*** Opening Given records ***

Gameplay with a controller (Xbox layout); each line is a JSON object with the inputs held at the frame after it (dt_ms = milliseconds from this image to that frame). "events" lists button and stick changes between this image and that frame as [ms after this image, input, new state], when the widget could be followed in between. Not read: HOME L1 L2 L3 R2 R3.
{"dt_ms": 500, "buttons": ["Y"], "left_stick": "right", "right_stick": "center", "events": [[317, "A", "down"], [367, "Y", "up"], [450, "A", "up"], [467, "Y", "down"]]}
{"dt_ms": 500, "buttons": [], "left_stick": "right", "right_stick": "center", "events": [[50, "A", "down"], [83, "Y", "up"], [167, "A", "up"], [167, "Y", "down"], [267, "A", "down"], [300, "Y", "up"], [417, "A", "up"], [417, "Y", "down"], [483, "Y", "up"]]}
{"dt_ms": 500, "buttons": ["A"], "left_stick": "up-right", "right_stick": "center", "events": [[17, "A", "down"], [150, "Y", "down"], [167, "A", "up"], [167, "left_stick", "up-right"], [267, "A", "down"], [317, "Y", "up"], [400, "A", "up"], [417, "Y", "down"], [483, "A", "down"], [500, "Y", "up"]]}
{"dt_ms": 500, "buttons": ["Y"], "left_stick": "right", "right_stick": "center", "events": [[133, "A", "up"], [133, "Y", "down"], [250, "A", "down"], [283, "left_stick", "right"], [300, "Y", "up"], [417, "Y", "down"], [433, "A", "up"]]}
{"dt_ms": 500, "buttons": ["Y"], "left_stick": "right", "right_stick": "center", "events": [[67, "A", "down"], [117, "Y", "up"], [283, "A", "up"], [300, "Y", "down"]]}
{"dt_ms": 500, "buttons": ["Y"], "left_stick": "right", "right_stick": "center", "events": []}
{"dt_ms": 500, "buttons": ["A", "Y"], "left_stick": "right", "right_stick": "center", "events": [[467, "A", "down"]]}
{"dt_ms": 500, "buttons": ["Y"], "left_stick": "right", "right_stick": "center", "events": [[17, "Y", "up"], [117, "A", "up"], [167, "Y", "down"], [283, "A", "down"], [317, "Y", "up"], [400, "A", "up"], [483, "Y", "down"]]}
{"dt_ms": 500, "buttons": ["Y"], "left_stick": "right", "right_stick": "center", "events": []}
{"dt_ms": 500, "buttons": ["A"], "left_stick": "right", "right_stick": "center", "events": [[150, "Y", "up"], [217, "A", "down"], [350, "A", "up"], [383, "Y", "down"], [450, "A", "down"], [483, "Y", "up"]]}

*** Closing Given records ***

In your response, give all the records again with nothing altered.

Gameplay with a controller (Xbox layout); each line is a JSON object with the inputs held at the frame after it (dt_ms = milliseconds from this image to that frame). "events" lists button and stick changes between this image and that frame as [ms after this image, input, new state], when the widget could be followed in between. Not read: HOME L1 L2 L3 R2 R3.
{"dt_ms": 500, "buttons": ["Y"], "left_stick": "right", "right_stick": "center", "events": [[317, "A", "down"], [367, "Y", "up"], [450, "A", "up"], [467, "Y", "down"]]}
{"dt_ms": 500, "buttons": [], "left_stick": "right", "right_stick": "center", "events": [[50, "A", "down"], [83, "Y", "up"], [167, "A", "up"], [167, "Y", "down"], [267, "A", "down"], [300, "Y", "up"], [417, "A", "up"], [417, "Y", "down"], [483, "Y", "up"]]}
{"dt_ms": 500, "buttons": ["A"], "left_stick": "up-right", "right_stick": "center", "events": [[17, "A", "down"], [150, "Y", "down"], [167, "A", "up"], [167, "left_stick", "up-right"], [267, "A", "down"], [317, "Y", "up"], [400, "A", "up"], [417, "Y", "down"], [483, "A", "down"], [500, "Y", "up"]]}
{"dt_ms": 500, "buttons": ["Y"], "left_stick": "right", "right_stick": "center", "events": [[133, "A", "up"], [133, "Y", "down"], [250, "A", "down"], [283, "left_stick", "right"], [300, "Y", "up"], [417, "Y", "down"], [433, "A", "up"]]}
{"dt_ms": 500, "buttons": ["Y"], "left_stick": "right", "right_stick": "center", "events": [[67, "A", "down"], [117, "Y", "up"], [283, "A", "up"], [300, "Y", "down"]]}
{"dt_ms": 500, "buttons": ["Y"], "left_stick": "right", "right_stick": "center", "events": []}
{"dt_ms": 500, "buttons": ["A", "Y"], "left_stick": "right", "right_stick": "center", "events": [[467, "A", "down"]]}
{"dt_ms": 500, "buttons": ["Y"], "left_stick": "right", "right_stick": "center", "events": [[17, "Y", "up"], [117, "A", "up"], [167, "Y", "down"], [283, "A", "down"], [317, "Y", "up"], [400, "A", "up"], [483, "Y", "down"]]}
{"dt_ms": 500, "buttons": ["Y"], "left_stick": "right", "right_stick": "center", "events": []}
{"dt_ms": 500, "buttons": ["A"], "left_stick": "right", "right_stick": "center", "events": [[150, "Y", "up"], [217, "A", "down"], [350, "A", "up"], [383, "Y", "down"], [450, "A", "down"], [483, "Y", "up"]]}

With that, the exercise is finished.